ENY3556: Tower, Envoy 3556…
A few seconds later, the controller asked anxiously, “Can I help you?”
“…3556, we need to return, captain is incapacitated,” Ford’s copilot, Captain Brandon Hendrickson, told air traffic control about 30 minutes after take-off from the airport.
Captain Hendrickson took control of the plane and managed to land safely.
Ford was taken to a hospital, where he was pronounced dead. His cause of death was not immediately released.
The vice president of flight operations at Envoy Air released a statement following the incident.
“Despite heroic efforts to revive him, Captain in training, Patrick Ford, passed away,” Ric Wilson, the Vice President of Flight Operations at Envoy Air, said in a message to fellow pilots. “We are deeply saddened by this loss.”
“Sincere thanks to Line Check Airman, Captain Brandon Hendrickson, for his leadership and professionalism in the safe handling of his aircraft, passengers, and crew,” Wilson continued.
The Federal Aviation Administration (FAA) has opened an investigation regarding the incident.
The number of pilots who have passed out or fainted while flying, or who have died as a result, has increased in recent months.
A Boeing flight commander died suddenly during a flight from Novokuznetsk to St Petersburg in Russia in September, according to a report from a Russian news outlet.
The co-pilot had to make an emergency landing at Omsk airport, but the commander died before he could receive medical assistance.
“The resuscitation ambulance team arrived at the airport ten minutes before the plane landed. The team stated the death of the pilot before providing medical assistance,” the Ministry of Health of the Omsk Region said.
Another pilot reportedly “fainted” at 30,000 feet, prompting the plane to make an emergency landing in Greece last August.

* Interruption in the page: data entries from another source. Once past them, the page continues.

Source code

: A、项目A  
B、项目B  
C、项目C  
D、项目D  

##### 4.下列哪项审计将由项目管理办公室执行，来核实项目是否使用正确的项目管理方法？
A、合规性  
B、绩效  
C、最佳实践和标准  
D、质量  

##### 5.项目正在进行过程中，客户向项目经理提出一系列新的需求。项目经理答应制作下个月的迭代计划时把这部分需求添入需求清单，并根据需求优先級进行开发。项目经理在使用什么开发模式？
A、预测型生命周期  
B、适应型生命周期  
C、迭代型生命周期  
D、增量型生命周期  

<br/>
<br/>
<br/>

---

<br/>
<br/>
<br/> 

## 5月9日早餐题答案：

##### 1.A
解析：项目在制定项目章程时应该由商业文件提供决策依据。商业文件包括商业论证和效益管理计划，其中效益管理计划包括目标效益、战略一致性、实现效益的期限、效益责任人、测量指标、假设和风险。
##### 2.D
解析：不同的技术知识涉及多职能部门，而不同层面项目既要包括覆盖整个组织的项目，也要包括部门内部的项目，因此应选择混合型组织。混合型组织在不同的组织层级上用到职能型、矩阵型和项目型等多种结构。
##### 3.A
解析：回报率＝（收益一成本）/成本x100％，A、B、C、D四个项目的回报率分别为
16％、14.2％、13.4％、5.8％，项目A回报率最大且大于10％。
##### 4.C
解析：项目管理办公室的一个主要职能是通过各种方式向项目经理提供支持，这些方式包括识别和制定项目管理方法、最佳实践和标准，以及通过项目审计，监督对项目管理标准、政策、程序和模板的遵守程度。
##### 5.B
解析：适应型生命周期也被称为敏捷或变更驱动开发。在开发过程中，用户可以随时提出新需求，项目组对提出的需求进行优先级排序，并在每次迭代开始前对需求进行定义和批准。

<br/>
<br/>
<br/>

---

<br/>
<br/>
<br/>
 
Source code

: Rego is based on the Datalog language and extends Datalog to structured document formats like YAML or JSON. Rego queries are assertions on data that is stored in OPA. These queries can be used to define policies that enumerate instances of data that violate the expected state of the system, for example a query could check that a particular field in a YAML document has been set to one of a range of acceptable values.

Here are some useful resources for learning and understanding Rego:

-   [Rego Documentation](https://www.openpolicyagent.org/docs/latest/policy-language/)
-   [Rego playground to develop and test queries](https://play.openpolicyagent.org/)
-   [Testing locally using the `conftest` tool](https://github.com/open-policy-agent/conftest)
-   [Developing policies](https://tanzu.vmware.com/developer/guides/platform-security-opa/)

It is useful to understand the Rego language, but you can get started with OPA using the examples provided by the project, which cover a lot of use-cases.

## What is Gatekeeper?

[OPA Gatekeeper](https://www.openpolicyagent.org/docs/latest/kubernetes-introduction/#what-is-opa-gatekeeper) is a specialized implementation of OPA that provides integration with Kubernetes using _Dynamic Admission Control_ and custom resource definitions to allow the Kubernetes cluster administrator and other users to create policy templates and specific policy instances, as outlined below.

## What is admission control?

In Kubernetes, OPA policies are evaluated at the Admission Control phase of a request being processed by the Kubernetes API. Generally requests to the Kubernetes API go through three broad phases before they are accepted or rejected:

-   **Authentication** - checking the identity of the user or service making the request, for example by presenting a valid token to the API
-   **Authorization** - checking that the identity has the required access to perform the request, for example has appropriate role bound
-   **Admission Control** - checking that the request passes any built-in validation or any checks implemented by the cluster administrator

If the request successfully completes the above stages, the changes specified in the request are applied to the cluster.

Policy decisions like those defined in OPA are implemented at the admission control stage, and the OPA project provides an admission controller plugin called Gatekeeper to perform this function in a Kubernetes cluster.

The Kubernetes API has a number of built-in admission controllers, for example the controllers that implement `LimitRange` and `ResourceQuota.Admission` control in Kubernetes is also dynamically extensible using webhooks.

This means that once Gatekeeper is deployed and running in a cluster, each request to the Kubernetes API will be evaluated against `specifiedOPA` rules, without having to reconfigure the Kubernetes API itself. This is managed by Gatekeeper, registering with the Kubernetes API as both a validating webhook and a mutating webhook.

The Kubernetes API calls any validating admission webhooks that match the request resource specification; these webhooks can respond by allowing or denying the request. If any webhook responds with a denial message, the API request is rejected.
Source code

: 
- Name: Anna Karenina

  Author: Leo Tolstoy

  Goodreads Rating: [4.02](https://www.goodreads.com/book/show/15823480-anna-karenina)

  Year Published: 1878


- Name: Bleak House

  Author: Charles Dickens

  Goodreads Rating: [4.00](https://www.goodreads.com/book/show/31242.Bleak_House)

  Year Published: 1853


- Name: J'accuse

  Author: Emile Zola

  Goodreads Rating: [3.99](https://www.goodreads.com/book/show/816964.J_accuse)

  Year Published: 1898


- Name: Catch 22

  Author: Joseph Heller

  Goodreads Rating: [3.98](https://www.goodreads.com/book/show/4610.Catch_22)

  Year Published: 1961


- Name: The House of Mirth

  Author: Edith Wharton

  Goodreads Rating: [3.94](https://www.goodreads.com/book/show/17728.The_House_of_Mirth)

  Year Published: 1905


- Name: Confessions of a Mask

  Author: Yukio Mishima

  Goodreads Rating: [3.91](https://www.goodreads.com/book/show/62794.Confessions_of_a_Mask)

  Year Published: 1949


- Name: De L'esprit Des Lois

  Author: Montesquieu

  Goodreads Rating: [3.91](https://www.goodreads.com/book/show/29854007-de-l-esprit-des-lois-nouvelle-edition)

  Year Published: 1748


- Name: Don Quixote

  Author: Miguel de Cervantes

“One fuming passenger claimed the ordeal had delayed the start of their holiday by eight hours. They said their family of four was given a €15 euro voucher each which covered a “basic meal,” the outlet reported. According to passengers, Jet2 does not compensate for delays due to medical emergencies.
The flight was rerouted as a “precautionary measure,” according to a representative from Jet2.
Commercial aviation news site Aviation Herald reported that two pilots on a flight from Sudan to Ethiopia last August had apparently fallen asleep and missed their landing.
“The incident took place on board an Ethiopian Airlines Boeing 737-800 en route from Khartoum to Addis Ababa, the report said, “when the pilots fell asleep” and “the aircraft continued past the top of descent,” according to CNN.
A reader reached out to Gateway Pundit last June 2022, saying that an air traffic controller who worked in the management in Madrid, Spain, anonymously tipped his wife that there were 28 unscheduled emergency landings in May 2022 due to medical issues associated with people losing consciousness compared to only one or two in a normal year. However, the Gateway Pundit was unable to verify this information.
“Our source and her colleagues at work had discretely discussed the total numbers of un-scheduled, emergency landings due to medical issues that involved un-consciousness as having been ~25-30+ per month since the beginning of 2022 vs. a total normal figure of ~1-2 per YEAR across all Spanish airports during pre-vax roll-out years.”